Mais un autre élément aura raison de la structure. Un incendie détruisit la travée principale durant la nuit du 14 au 15 mars 1932. D’importantes réparations devaient être effectuées au printemps. La travée détruite fut remplacée en avril sous l’habile direction des ingénieurs du Département des Travaux publics et de Narcisse Nadeau, originaire de Normandin. Il s’agissait d’une structure couverte de type Town élaboré (61-60-33). La voie charretière de l’abord sud, d’une longueur de 55 mètres, était supportée par une suite de chevalets reposant sur des affleurements rocheux. 9
Le mauvais sort continua de s’acharner sur ce passage sur la rivière Mistassibi lorsque le deuxième pont couvert fut consumé en une quinzaine de minutes par un incendie durant l’après-midi du 26 juillet 1942. Le feu ayant pris dans un pilier, on soupçonna un incendie criminel.
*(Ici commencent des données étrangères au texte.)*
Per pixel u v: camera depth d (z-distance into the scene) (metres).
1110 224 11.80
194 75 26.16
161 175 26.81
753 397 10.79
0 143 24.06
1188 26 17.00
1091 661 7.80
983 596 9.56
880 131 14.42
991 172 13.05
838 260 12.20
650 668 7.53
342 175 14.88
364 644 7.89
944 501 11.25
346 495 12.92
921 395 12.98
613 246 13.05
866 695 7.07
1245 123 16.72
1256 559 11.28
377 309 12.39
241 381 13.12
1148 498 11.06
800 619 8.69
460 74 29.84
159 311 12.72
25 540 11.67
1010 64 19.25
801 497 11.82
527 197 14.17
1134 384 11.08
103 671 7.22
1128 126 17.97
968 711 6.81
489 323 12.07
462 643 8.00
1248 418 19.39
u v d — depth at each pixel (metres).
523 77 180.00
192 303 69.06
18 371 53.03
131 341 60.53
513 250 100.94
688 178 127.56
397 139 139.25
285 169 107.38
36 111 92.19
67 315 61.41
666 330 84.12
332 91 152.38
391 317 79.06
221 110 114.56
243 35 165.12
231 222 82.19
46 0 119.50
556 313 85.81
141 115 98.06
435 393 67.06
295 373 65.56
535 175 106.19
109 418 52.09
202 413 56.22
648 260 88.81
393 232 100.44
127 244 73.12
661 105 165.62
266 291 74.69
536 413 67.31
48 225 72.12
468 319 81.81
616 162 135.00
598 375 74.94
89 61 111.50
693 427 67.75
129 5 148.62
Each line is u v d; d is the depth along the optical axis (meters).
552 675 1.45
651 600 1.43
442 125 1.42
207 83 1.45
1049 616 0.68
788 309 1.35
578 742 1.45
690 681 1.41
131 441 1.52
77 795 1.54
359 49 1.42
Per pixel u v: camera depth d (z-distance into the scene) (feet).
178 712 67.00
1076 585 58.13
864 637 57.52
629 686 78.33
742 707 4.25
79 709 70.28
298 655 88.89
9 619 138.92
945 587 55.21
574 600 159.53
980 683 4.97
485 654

D’autant plus que des témoins affirmaient avoir vu un individu louche dans les parages du pont le lendemain de l’incendie. La Compagnie Price avait effectué des réparations importantes d’une valeur de 1631$ au pont en décembre 1941. Pour maintenir le passage après l’incendie, la Compagnie a ouvert un service de bac sur la rivière. Le ministère des Travaux publics commença les travaux de construction des culées en béton durant l’automne 1942 et le montage de la nouvelle charpente en acier fut terminé au cours de l’hiver 1943. La superstructure de 58,5 mètres de longueur provenait de l’ancien pont du ruisseau Chambéry, à Vaudreuil, qui avait été démontée et transportée sur un fardier jusqu’à Mistassini. Le pont a été livré au trafic dès les premiers jours d’avril 1943. 10
Le pont de bois sur la Petite rivière Péribonka a été remplacé en 1913 par une structure métallique située à une centaine de mètres en amont sur le nouveau tracé de la route Péribonka-Mistassini (actuelle route 169).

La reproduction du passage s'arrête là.